David; not quite sure what you're asking for here but... If you want to add some color to your finish you can use concretedye, it is readily available at any building supply. I mixed red & some black to get a brick color.
I think what is being asked, is what is the recipe or recipes for the top coat.
Think traditional plaster. You have a rough coat, and you drag that wide toothed trowel over it creating relatively wide ridges. We might think of this as the first layers that are typically used in the cob/adobe techniques. We don't trowel, typically, but poke in finger holes and whatnot to make a nice rough surface to catch the next coat/layer.
Traditional plaster, if I recall properly, then has two more layers, I think the middle layer is called a brown coat, and it adheres to the rough toothed coat, and is finished with a smoother trowel but one that still has a notable tooth to it (creating smaller ridges). Then the final coat is the smooth coat, and goes onto the brown coat.
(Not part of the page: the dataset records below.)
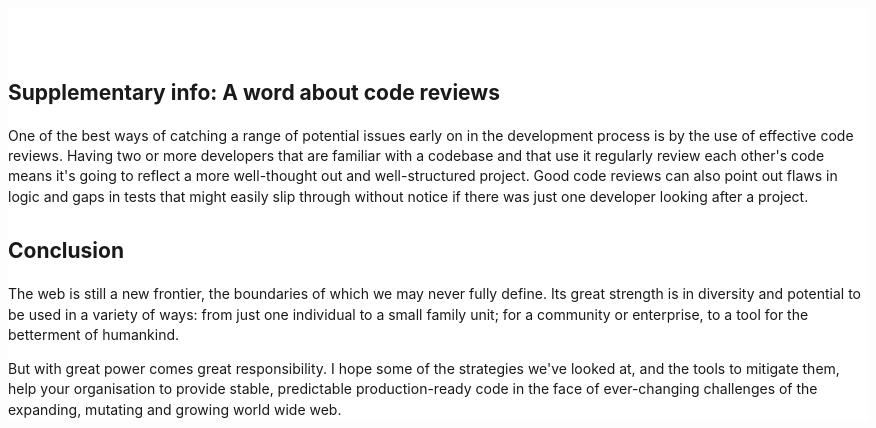 </div>
<br/><br/>
<div class="boxout">

## **Supplementary info:** A word about code reviews

One of the best ways of catching a range of potential issues early on in the development process is by the use of effective code reviews. Having two or more developers that are familiar with a codebase and that use it regularly review each other's code means it's going to reflect a more well-thought out and well-structured project. Good code reviews can also point out flaws in logic and gaps in tests that might easily slip through without notice if there was just one developer looking after a project.

</div>

## Conclusion

The web is still a new frontier, the boundaries of which we may never fully define. Its great strength is in diversity and potential to be used in a variety of ways: from just one individual to a small family unit; for a community or enterprise, to a tool for the betterment of humankind.

But with great power comes great responsibility. I hope some of the strategies we've looked at, and the tools to mitigate them, help your organisation to provide stable, predictable production-ready code in the face of ever-changing challenges of the expanding, mutating and growing world wide web.
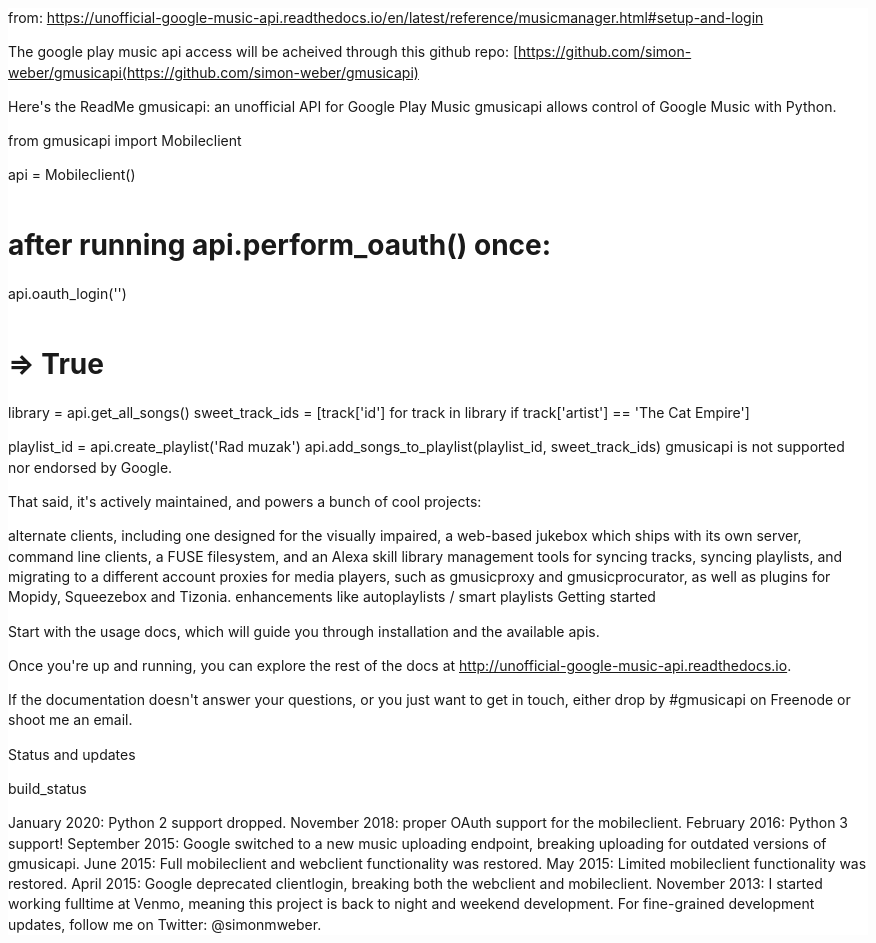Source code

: from: https://unofficial-google-music-api.readthedocs.io/en/latest/reference/musicmanager.html#setup-and-login


The google play music api access will be acheived through this github repo: [https://github.com/simon-weber/gmusicapi(https://github.com/simon-weber/gmusicapi)

Here's the ReadMe
gmusicapi: an unofficial API for Google Play Music
gmusicapi allows control of Google Music with Python.

from gmusicapi import Mobileclient

api = Mobileclient()
# after running api.perform_oauth() once:
api.oauth_login('<a previously-registered device id>')
# => True

library = api.get_all_songs()
sweet_track_ids = [track['id'] for track in library
                   if track['artist'] == 'The Cat Empire']

playlist_id = api.create_playlist('Rad muzak')
api.add_songs_to_playlist(playlist_id, sweet_track_ids)
gmusicapi is not supported nor endorsed by Google.

That said, it's actively maintained, and powers a bunch of cool projects:

alternate clients, including one designed for the visually impaired, a web-based jukebox which ships with its own server, command line clients, a FUSE filesystem, and an Alexa skill
library management tools for syncing tracks, syncing playlists, and migrating to a different account
proxies for media players, such as gmusicproxy and gmusicprocurator, as well as plugins for Mopidy, Squeezebox and Tizonia.
enhancements like autoplaylists / smart playlists
Getting started

Start with the usage docs, which will guide you through installation and the available apis.

Once you're up and running, you can explore the rest of the docs at http://unofficial-google-music-api.readthedocs.io.

If the documentation doesn't answer your questions, or you just want to get in touch, either drop by #gmusicapi on Freenode or shoot me an email.

Status and updates

build_status

January 2020: Python 2 support dropped.
November 2018: proper OAuth support for the mobileclient.
February 2016: Python 3 support!
September 2015: Google switched to a new music uploading endpoint, breaking uploading for outdated versions of gmusicapi.
June 2015: Full mobileclient and webclient functionality was restored.
May 2015: Limited mobileclient functionality was restored.
April 2015: Google deprecated clientlogin, breaking both the webclient and mobileclient.
November 2013: I started working fulltime at Venmo, meaning this project is back to night and weekend development.
For fine-grained development updates, follow me on Twitter: @simonmweber.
Note the change in roughness and "tooth" of each layer. Each layer gets smoother, and it sits on top of a rougher surface, so it gets a good tight grip. (Proper curing/drying times will also be important to observe.) There are also recipe changes that I do not recall, but I assume an Internet search would reveal these to those interested.
Applying this to a RMH, as I understand it, some kind of straw like material is added to the top coats (cut, beat, whipped, shredded into small to tiny bits). This makes a binder and adds tensile strength, so that striking the surface with hard objects is less likely to chip. It also helps to reduce stress cracks. I have read somewhere someone (I forget where) that some have used celluse insulation (basically a paper-based insulation, that is run through a chopping machine to shred it, and then it is blown into attics, etc). A "handful a batch" is what I recall reading - whatever that means
Or hair, or using manure in the mix (animals chomp up the straw or straw like fibers).
These fibers also tend to add an insulating value or effect. If temperatures are high enough they may burn out of the mix. The insulation value may remain, because this leaves air gaps. But if too large of gaps it may also weaken the cob/adobe. And obviously, if the fibers burn out they no longer add stress/tensile strength to the mix
Changing amounts of sand to clay ratios can also have an impact (sharp sand is always better in these building situations, because the sharp edges grip the clay better).
I have also read of some people adding traditional plaster ingredients to their final top coat, to bring that to a harder surface finish.
Which leaves the question asked...
What are the recipes for the appropriate layers of cob, and what are the alternates and substitutions?
I don't have that answer off the top of my head. Either search the Internet, this web site, or buy a cob home builders book, or perhaps someone here will provide some answers? I've read these recipes, but I do not recall exactly where, nor do I recall them.